---------- Given text
The following sequence diagram describes the submission flow both for local and external parties, highlighting differences:

Interactions in a red background are exclusive to external parties
Interactions in a blue background are exclusive to local parties
Interactions with no background are common to both local and external parties

        sequenceDiagram
    actor Alice
    participant PPN
    participant EPN
    note over PPN,EPN: For local parties,<br/>PPN == EPN == SPN<br/>(with submission permission)
    Alice->>+PPN: Ledger API Command
    rect rgb(255, 153, 153)
    PPN->>+Alice: - Transaction Data<br/>- Transaction Hash
    Note over Alice: Inspects transaction data
    Note over Alice: Validates transaction hash
    Note over Alice: Signs transaction hash
    Alice->>+EPN: - Transaction Data<br/>- Transaction Signature
    end
    note over EPN: From there on the flow for<br/>local and external parties<br/>is the same
    participant Synchronizer
    participant CPN 1
    participant CPN 2
    participant OPN
    Note over CPN 1,CPN 2: Host Alice w/ Confirmation rights
    EPN->>+Synchronizer: Confirmation Request
    Synchronizer->>+EPN: Confirmation Request
    Synchronizer->>+CPN 1: Confirmation Request
    Synchronizer->>+CPN 2: Confirmation Request
    Synchronizer->>+OPN: Confirmation Request
    Note over OPN: OPNs do not send confirmation responses<br/>but receive the confirmation request...
--------------------
> **What you are asked to do**: Name each party that the submission-flow text declares with the keyword "participant".
---------- Supplied information
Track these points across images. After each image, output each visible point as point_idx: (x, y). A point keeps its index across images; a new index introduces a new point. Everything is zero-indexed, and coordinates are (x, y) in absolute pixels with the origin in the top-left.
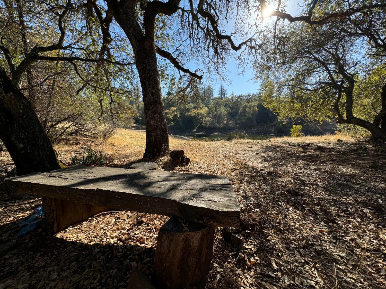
--------------------
> **Written solution**: PPN, EPN, Synchronizer, CPN 1, CPN 2, OPN